Banks Do Not Entirely Need Your Money to Make
If banks don't need
money, where bank loans come from?
When people and institutions apply for loans and they are approved, they will get
it whether people have made deposits or not. This leaves many with a question of where they get money from if not
entirely from deposits. Banks operate differently from how we think. Although they still use the deposits made by
people to replenish their reserve, they can still make loans without them.
Banks do not entirely need your money to loan to others because they have a sophisticated operation policy regulated by the
central bank. They also liaise with other banks in well-calculated procedures to sort this issue out.
|It might come as a surprise, but with Fractional
Reserve Banking banks don't need your money
to make bank loans available, being able to loan usually 10 times their
Although we have said that banks do not entirely rely on your money to make loans,
deposits are by far the primary source of a bank’s capital. As we are going to see, only a small number of deposits
are needed. Unlike what people think, the power of lending is not directly proportional to the deposits.
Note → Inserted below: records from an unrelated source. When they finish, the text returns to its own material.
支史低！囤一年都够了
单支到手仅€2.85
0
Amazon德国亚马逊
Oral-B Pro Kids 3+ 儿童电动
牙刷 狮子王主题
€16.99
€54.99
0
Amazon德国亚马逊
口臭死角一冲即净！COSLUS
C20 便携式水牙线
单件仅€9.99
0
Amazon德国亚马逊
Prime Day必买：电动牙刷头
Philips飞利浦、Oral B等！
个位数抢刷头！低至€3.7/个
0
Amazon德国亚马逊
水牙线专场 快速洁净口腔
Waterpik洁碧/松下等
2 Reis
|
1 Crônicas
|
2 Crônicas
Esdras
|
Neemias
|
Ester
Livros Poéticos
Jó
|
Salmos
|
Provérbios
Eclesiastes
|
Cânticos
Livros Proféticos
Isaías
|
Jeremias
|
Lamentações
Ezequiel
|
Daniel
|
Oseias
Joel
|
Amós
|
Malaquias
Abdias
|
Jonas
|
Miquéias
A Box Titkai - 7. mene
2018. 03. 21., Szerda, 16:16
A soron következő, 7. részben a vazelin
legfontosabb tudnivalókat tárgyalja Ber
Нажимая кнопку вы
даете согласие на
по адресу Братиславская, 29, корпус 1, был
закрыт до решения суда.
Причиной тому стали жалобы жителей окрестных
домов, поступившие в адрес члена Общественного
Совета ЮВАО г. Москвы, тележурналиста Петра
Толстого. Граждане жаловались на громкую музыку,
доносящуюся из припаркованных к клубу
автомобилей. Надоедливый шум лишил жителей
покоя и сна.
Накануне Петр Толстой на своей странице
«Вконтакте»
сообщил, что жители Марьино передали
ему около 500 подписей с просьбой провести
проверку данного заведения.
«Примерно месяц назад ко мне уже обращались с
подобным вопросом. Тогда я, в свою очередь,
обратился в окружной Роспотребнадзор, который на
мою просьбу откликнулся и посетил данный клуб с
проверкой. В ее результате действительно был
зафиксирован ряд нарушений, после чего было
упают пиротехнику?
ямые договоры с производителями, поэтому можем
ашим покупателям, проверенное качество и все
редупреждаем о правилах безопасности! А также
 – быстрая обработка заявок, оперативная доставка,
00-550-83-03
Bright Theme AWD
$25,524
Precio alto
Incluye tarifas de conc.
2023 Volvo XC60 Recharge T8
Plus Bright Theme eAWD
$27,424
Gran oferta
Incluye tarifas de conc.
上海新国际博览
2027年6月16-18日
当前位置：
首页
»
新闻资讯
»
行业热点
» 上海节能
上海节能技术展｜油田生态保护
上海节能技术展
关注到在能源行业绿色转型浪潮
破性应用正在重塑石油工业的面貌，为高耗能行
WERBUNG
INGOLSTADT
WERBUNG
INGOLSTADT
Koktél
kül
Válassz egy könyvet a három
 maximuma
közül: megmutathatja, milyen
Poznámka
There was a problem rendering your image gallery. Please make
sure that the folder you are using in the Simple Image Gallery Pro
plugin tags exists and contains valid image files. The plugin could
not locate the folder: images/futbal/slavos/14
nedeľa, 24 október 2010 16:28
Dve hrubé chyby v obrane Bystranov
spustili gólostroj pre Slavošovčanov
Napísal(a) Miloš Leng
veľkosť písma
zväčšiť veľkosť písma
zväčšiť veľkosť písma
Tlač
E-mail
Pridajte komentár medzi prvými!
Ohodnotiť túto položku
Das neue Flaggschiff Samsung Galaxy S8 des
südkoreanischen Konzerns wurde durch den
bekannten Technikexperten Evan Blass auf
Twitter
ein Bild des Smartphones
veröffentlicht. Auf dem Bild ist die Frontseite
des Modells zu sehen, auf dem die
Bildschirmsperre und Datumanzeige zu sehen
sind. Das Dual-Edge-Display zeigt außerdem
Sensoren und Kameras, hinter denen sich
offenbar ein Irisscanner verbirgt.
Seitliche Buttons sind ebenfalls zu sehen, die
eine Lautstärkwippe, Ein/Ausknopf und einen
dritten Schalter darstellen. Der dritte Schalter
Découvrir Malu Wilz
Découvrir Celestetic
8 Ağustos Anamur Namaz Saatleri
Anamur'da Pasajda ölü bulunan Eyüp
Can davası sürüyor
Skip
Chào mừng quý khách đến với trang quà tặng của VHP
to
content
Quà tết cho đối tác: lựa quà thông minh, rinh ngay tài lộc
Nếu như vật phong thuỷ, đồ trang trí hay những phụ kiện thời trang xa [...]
When customers make deposits, the bank's reservoirs are replenished and this
allows the banks to lend as much as ten times that amount because of the fractional reserve policy that we are
going to see below.
Fractional Reserve Banking
In this system, the bank
should not have cash at hand equivalent to the deposits it is holding. But it can only have only ten percent of
the total. Thus, banks have the other 90 percent available to give out for loans. The central bank is aware of
this and regulates it when managing the bank's account.
The primary goal is to build the economy by availing as much money as possible the
people in the form of loans. See, the banks are not desperate for your deposit to have enough to lend out as
Banks can reach for this money when they want to loan out more money. It is
considered as part of the capital that the bank will almost always use to make loans. The bank investors make this
possible when they buy shares and provide the bank with capital.
Further, some of them also assist others in boosting their credit scores, as
advised by the Boostcredit101 website, to access these loans. So, this makes the shareholders a crucial part of
success in the business of making loans.
Loans and Interests
Upon the issuance of loans, both the loaned amount and the interest becomes an
asset for the bank. It may sound complicated to a layman, but the bank does it this way. Later,
the loans people
borrowed will be deposited when they buy a car, home, or anything
else, and it will become a deposit either to the lending bank or any other.
As mentioned above, banks work more or less together and the gap left when they
gave you the loan is now filled. So, we can say that loans create deposits at the end of the day.
Banks do not entirely need your money to make loans, they have many options as we
have seen from the above. So, now that you know how it works, you should not be afraid to go get a loan if your
credit rating and source of income allows.